Главная » ЭКСП » residual standard error — что это

residual standard error — что это

Linear Regression Essentials in R

 kassambara | 
 11/03/2018 |
  104264
 |   Comments (10)
 |  Regression Analysis

Linear regression (or linear model) is used to predict a quantitative outcome variable (y) on the basis of one or multiple predictor variables (x) (James et al. 2014,P. Bruce and Bruce (2017)).

The goal is to build a mathematical formula that defines y as a function of the x variable. Once, we built a statistically significant model, it’s possible to use it for predicting future outcome on the basis of new x values.

When you build a regression model, you need to assess the performance of the predictive model. In other words, you need to evaluate how well the model is in predicting the outcome of a new test data that have not been used to build the model.
===
Requirement 1: List every line in the records that contains the string "shortInstrumentName". Case counts.
===
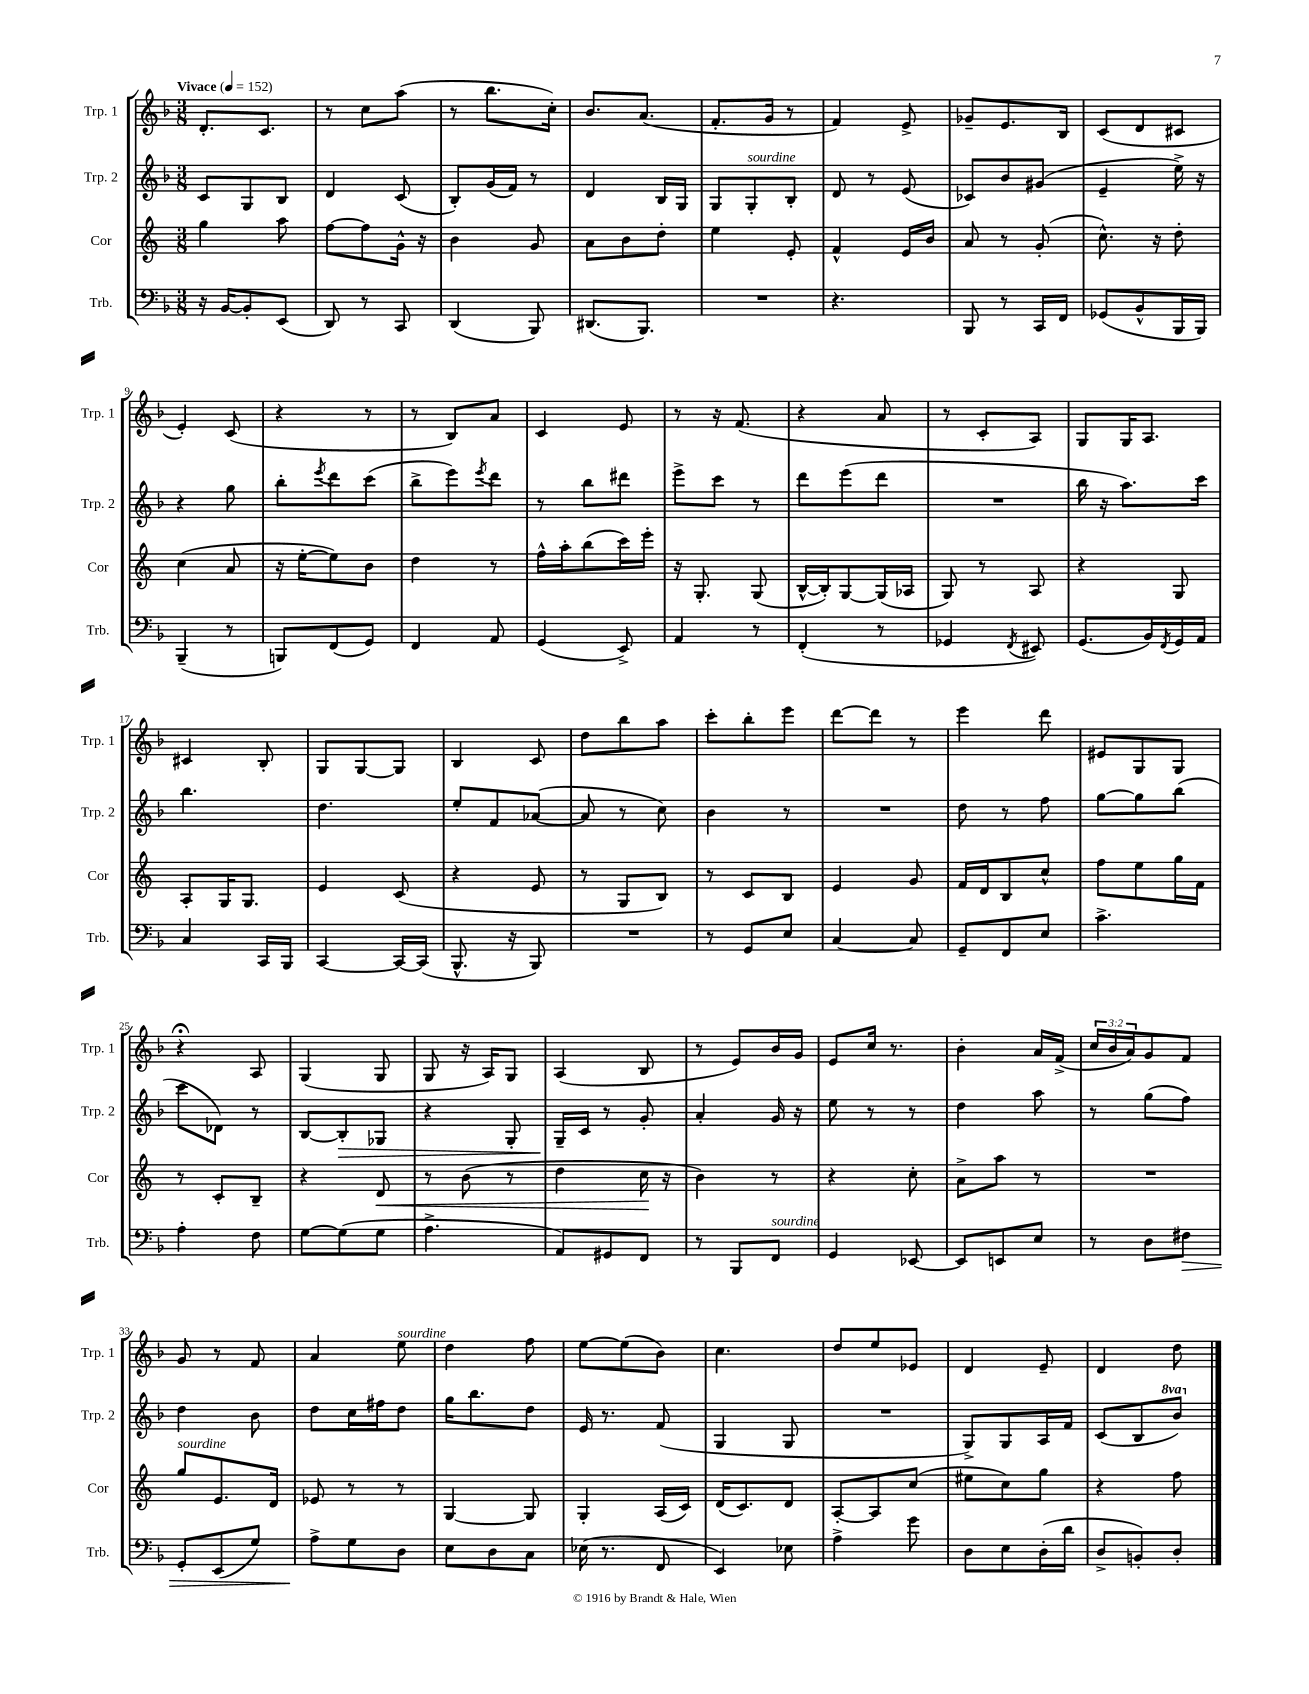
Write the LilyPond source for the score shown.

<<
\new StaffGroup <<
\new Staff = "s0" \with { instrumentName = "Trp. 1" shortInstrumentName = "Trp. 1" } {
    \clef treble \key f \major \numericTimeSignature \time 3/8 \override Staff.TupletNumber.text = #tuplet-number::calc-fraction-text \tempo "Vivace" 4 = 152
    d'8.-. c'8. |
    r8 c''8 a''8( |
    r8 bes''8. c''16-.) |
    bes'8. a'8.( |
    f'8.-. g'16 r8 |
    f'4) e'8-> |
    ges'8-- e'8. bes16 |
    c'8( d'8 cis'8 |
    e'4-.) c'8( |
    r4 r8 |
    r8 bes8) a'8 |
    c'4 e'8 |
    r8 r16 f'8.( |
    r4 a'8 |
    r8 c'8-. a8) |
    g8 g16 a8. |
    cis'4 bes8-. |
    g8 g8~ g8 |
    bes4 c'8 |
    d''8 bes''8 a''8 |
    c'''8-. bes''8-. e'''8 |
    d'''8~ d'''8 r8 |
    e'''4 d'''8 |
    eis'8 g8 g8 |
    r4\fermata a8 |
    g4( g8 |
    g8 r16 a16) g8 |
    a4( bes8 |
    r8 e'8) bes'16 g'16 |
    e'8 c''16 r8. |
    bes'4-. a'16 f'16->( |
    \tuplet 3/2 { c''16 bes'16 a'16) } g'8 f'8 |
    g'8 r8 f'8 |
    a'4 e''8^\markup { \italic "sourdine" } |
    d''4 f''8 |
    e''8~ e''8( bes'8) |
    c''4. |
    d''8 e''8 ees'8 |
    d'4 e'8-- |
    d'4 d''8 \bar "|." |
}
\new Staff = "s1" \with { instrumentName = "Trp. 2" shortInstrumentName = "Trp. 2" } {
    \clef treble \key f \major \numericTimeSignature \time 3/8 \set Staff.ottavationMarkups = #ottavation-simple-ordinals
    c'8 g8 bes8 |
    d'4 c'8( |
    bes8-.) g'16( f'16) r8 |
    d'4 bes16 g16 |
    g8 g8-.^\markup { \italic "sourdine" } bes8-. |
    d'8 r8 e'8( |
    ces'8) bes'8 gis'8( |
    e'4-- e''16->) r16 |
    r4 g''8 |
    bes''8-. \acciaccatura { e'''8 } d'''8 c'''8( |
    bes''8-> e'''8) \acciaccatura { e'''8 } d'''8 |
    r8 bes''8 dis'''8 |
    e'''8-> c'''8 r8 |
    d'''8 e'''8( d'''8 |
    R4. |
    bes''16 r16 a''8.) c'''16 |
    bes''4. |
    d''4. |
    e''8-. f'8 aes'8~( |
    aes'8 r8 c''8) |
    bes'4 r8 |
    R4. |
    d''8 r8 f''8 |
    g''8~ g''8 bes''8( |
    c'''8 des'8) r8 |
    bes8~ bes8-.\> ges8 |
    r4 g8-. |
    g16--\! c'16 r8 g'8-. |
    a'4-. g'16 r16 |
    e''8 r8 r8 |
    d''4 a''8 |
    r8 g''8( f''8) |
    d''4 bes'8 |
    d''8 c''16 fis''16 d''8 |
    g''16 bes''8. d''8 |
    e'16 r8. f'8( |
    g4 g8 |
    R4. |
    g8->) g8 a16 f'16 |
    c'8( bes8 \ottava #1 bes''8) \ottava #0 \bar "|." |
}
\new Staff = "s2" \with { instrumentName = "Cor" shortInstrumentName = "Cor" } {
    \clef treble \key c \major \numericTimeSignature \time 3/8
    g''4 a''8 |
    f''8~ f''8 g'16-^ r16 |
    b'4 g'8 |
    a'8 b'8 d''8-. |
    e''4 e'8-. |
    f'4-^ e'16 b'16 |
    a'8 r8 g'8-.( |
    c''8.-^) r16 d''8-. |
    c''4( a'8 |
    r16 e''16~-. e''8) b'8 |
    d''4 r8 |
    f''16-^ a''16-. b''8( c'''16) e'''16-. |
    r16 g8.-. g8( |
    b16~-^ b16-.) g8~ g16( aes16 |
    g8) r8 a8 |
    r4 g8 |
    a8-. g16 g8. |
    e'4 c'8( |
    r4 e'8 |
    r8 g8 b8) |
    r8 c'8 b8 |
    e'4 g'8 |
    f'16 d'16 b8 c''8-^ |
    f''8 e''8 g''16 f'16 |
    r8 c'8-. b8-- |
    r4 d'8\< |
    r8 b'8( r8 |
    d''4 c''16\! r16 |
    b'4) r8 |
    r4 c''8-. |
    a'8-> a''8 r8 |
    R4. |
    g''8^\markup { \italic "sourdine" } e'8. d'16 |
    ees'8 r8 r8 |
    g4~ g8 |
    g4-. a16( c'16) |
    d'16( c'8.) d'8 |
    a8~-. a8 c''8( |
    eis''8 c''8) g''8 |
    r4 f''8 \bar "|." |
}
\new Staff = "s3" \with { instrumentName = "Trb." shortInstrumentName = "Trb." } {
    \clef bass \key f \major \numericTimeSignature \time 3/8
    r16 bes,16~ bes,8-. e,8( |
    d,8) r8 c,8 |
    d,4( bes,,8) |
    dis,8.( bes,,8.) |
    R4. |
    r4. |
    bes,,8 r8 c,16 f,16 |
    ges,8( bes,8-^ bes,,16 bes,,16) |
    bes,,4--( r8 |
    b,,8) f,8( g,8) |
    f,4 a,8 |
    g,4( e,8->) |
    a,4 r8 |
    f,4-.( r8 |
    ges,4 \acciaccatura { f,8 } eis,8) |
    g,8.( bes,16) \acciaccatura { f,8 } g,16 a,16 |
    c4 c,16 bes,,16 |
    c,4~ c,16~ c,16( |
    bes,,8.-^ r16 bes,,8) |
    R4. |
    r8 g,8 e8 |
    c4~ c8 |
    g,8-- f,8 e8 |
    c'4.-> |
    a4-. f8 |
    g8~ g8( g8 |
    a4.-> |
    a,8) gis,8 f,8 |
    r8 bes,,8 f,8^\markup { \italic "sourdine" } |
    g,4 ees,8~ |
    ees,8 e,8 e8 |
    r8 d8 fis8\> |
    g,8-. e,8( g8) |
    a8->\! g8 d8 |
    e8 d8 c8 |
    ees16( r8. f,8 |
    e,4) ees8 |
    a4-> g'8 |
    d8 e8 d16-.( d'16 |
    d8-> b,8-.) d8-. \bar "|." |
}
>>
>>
===
Requirement 2: Condense the paragraph of the linear regression page that begins "When you build a regression model" into one shorter sentence that keeps its main facts.

Worked answer 1:
\new Staff = "s0" \with { instrumentName = "Trp. 1" shortInstrumentName = "Trp. 1" } {
\new Staff = "s1" \with { instrumentName = "Trp. 2" shortInstrumentName = "Trp. 2" } {
\new Staff = "s2" \with { instrumentName = "Cor" shortInstrumentName = "Cor" } {
\new Staff = "s3" \with { instrumentName = "Trb." shortInstrumentName = "Trb." } {

Worked answer 2: A regression model's predictive performance must be assessed by evaluating how well it predicts the outcome of new test data that were not used to build it.